Because arterial blood gas testing is impractical in most outpatient settings, pulse oximetry has assumed a central role in the office evaluation of dyspnea. Oxygen saturation values above 96% almost always correspond with a Po2 greater than 70 mm Hg, whereas values less than 94% may represent clinically significant hypoxemia. Important exceptions to this rule include carbon monoxide toxicity, which leads to a normal oxygen saturation (due to the similar wavelengths of oxyhemoglobin and carboxyhemoglobin), and methemoglobinemia, which results in an oxygen saturation of about 85% that fails to increase with supplemental oxygen. A delirious or obtunded patient with obstructive lung disease warrants immediate measurement of arterial blood gases to exclude hypercapnia and the need for intubation, regardless of the oxygen saturation. If a patient reports dyspnea with exertion, but resting oximetry is normal, assessment of desaturation with ambulation (eg, a brisk walk around the clinic) can be useful for confirming impaired gas exchange.
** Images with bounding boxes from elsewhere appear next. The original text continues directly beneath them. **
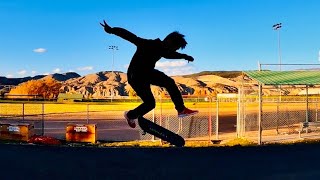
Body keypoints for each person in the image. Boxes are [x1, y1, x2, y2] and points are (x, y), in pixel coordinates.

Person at [100, 20, 198, 128]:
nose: (173, 50)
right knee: (167, 84)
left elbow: (170, 54)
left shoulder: (163, 50)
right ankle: (181, 109)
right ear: (169, 41)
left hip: (146, 75)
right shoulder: (147, 44)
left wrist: (184, 56)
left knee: (151, 103)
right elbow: (130, 36)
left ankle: (130, 115)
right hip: (135, 75)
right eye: (174, 47)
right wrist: (112, 30)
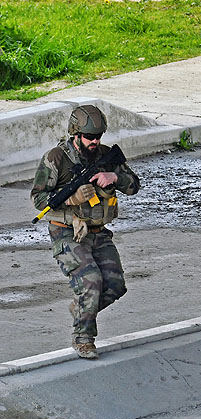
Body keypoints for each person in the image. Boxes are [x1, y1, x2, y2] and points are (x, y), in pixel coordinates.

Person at [31, 104, 140, 359]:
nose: (95, 141)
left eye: (98, 137)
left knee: (115, 285)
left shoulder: (105, 156)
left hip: (98, 231)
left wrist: (114, 178)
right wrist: (71, 198)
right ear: (75, 133)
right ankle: (83, 339)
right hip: (67, 232)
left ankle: (82, 309)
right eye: (89, 137)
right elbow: (38, 199)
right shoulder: (56, 158)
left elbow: (134, 185)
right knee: (91, 282)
A study found that for adults without known cardiac or pulmonary disease reporting dyspnea on exertion, spirometry, NT-proBNP, and CT imaging were the most informative tests.
Episodic dyspnea can be challenging if an evaluation cannot be performed during symptoms. Life-threatening causes include recurrent pulmonary embolism, myocardial ischemia, and reactive airway disease. When associated with audible wheezing, vocal cord dysfunction should be considered, particularly in a young woman who does not respond to asthma therapy. Spirometry is very helpful in further classifying patients with obstructive airway disease but is rarely needed in the initial or emergent evaluation of patients with acute dyspnea.